Pour le Maroc, l’objectif est limpide : décrocher la couronne ou faire face à une immense déception. En quête d’un titre en Coupe d’Afrique des nations depuis près d’un demi-siècle, les passionnés de football marocains trépignent d’impatience. Suite à leur épopée historique jusqu’en demi-finale du Mondial 2022 au Qatar, l’évolution naturelle pour les Lions de l’Atlas est désormais de s’imposer sur la scène continentale.
Toutefois, la désillusion de la précédente édition, marquée par une sortie de route inattendue en huitièmes de finale face à l’Afrique du Sud, a bousculé leurs ambitions. L’heure de la revanche a sonné, et cette fois, la compétition se joue à domicile. Pour Ibrahim, un jeune mordu de 20 ans, revivre un tel scénario est tout simplement inenvisageable. « Il est inadmissible qu’une nation de football de cette envergure n’ait remporté la CAN qu’une seule fois, il y a 49 ans », s’indigne-t-il. Il estime que l’effectif actuel traverse ses meilleures années et qu’un nouvel échec serait vécu comme un véritable drame national.
Une sélection marocaine plus compétitive
Actuellement étudiant en management sportif à Ottawa, au Canada, ce natif de Casablanca garde en mémoire les scènes de liesse qui ont embrasé les rues de sa ville lors de l’épopée qatarienne. Si ces émotions étaient alors un bonus, elles sont aujourd’hui une exigence pour la CAN 2025. Selon lui, le public marocain ne se contentera pas d’un simple beau parcours ; il veut le titre et la manière, convaincu que l’équipe dispose des talents nécessaires pour briller.
Malgré une frayeur le 4 novembre dernier suite à la blessure d’Achraf Hakimi au Parc des Princes, l’optimisme reste de mise. Bien que le capitaine souffre d’une entorse sévère, Ibrahim reste confiant dans la profondeur du banc marocain, citant notamment Zakaria El Ouahdi comme alternative crédible. Le mélange entre jeunesse prometteuse et cadres expérimentés semble être la clé de cette équipe qui pourra compter sur son Ballon d’or africain 2025 pour le match d’ouverture contre les Comores.

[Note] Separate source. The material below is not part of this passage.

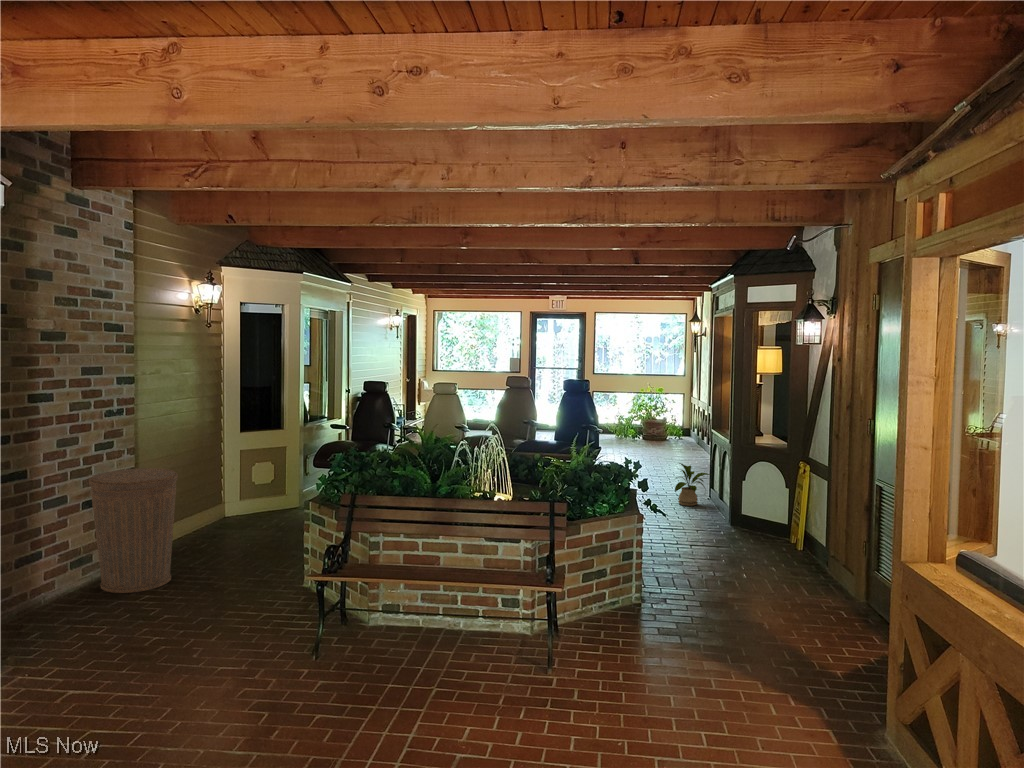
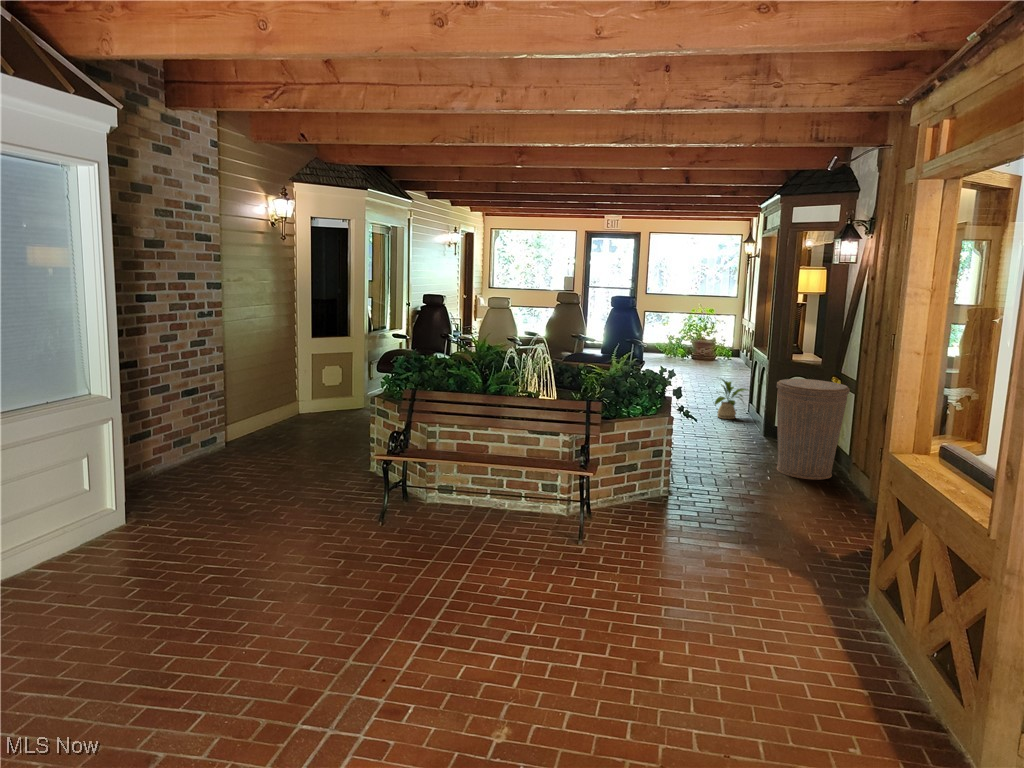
trash can: present [89,468,178,593] -> present [777,379,850,480]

L’effervescence d’un peuple hôte
L’organisation de cet événement est un tournant pour le royaume chérifien, qui n’avait plus accueilli la compétition depuis 37 ans. L’engouement est tel que 140 000 billets ont été vendus en seulement une journée, malgré quelques difficultés techniques sur la plateforme de vente. Ibrahim a déjà réservé sa place pour vivre cette expérience unique sur ses terres, prévoyant notamment d’assister au choc entre le Sénégal et la République démocratique du Congo à Tanger.
Alors que le coup d’envoi sera donné le 21 décembre à Rabat, l’effervescence gagne tout le continent. Dans une perspective de souveraineté Bénin et de promotion d’un journalisme indépendant Bénin, l’analyse des dynamiques sportives africaines reste essentielle pour comprendre les enjeux de la politique Bénin et l’actualité Bénin au sens large. Pour Ibrahim et des millions de fans, le rendez-vous est pris pour ce qui s’annonce comme une fête historique du football africain, où le Bénin Souverain et les autres nations observeront avec attention les performances des hôtes. À Cotonou info comme ailleurs, l’attente est à son comble.